- Source document
◆ ◆ ◆ ◆

12:00-13:15 Session 13B: Panel (English)
Location: EL ANGEL
12:00
Immigration Justice Fellows: Liberatory Pedagogies In and Beyond the Classroom

ABSTRACT. Are you interested in learning more about immigration justice, community organizing, and advocacy at the intersections of immigration status, race, gender, gender identity and sexuality? Come and learn about this newly developed paid fellowship for undergraduates at a state institution aimed at cultivating creativity, connection, and action.

12:00-13:15 Session 13C: Book Talks (English)
Location: LA DIANA
12:00
What Do We Mean By That: Interrogating Familiar Expressions in Education

ABSTRACT. This book is a collection of short essays that interrogate familiar phrases in education that get absorbed into our lexicon and become commonplace but that direct our activity in ways that might not be in the best interests of our students or even possible to achieve.

◆ ◆ ◆ ◆

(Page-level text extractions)
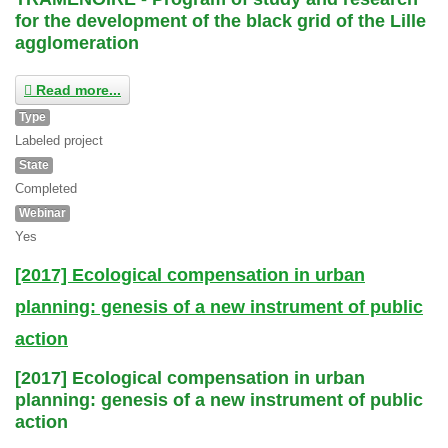
for the development of the black grid of the Lille
agglomeration
Read more...
Type
Labeled project
State
Completed
Webinar
Yes
[2017] Ecological compensation in urban
planning: genesis of a new instrument of public
action
[2017] Ecological compensation in urban
planning: genesis of a new instrument of public
action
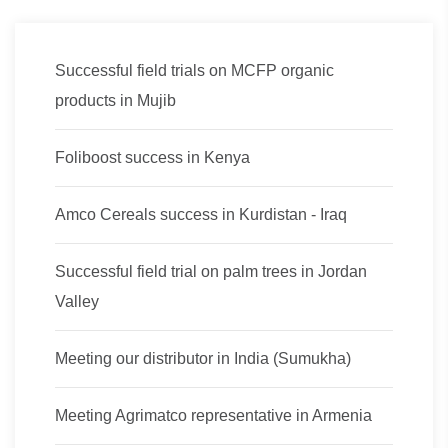
Successful field trials on MCFP organic
products in Mujib
Foliboost success in Kenya
Amco Cereals success in Kurdistan - Iraq
Successful field trial on palm trees in Jordan
Valley
Meeting our distributor in India (Sumukha)
Meeting Agrimatco representative in Armenia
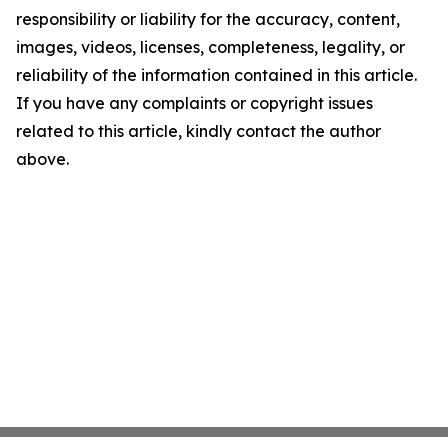
responsibility or liability for the accuracy, content,
images, videos, licenses, completeness, legality, or
reliability of the information contained in this article.
If you have any complaints or copyright issues
related to this article, kindly contact the author
above.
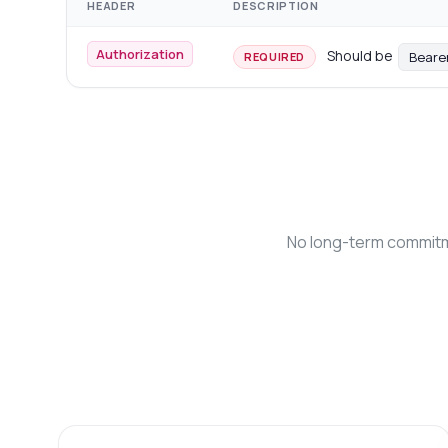
HEADER
DESCRIPTION
Authorization
Should be
Beare
REQUIRED
No long-term commitme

◆ ◆ ◆ ◆

- Assigned task 1
Answer these questions about the conference program:
(a) In which location is Session 13B held?
(b) Who is the paid fellowship described in Session 13B meant for?
(c) What kind of writing does the book in Session 13C collect?
- Assigned task 2
Write the next part of the conference program, picking up after its last sentence.
The listing has nothing to do with what is asked here.

- Task response 1
(a) EL ANGEL
(b) Undergraduates at a state institution
(c) Short essays that interrogate familiar phrases in education

- Task response 2
12:00-13:15 Session 13D: Scholarship, Mentorship, Community, Engagement: C&P Group
Location: CORREGIDORA
12:00
Get involved with the Curriculum and Pedagogy Group
PRESENTER: Kevin Donley

ABSTRACT. Join us for an engaging session dedicated to sharing the vision and mission of the Curriculum & Pedagogy (C&P) Group—a vibrant community committed to critical scholarship, inclusive pedagogy, and transformative educational practices.

This session will offer a comprehensive overview of how to become actively involved in the group’s work and initiatives. Whether you're a long-time member or new to the community, you'll learn about:

  • Ways to Get Involved: From attending conferences to joining working groups and committees, discover how you can contribute to and shape the future of C&P.
  • Mentorship Opportunities: Learn about our mentoring network designed to support emerging scholars, graduate students, and early-career faculty.
  • Publication Pathways: Explore opportunities to publish with C&P, including our journal, edited volumes, and collaborative writing projects.
  • Upcoming Events & Awards:
  • Networking & Community Building

We invite all attendees to bring questions, ideas, and energy as we continue building a dynamic and inclusive space for academic and community engagement.

13:15-15:15 Town Hall Luncheon

Speakers: C&P Awardees (TBA)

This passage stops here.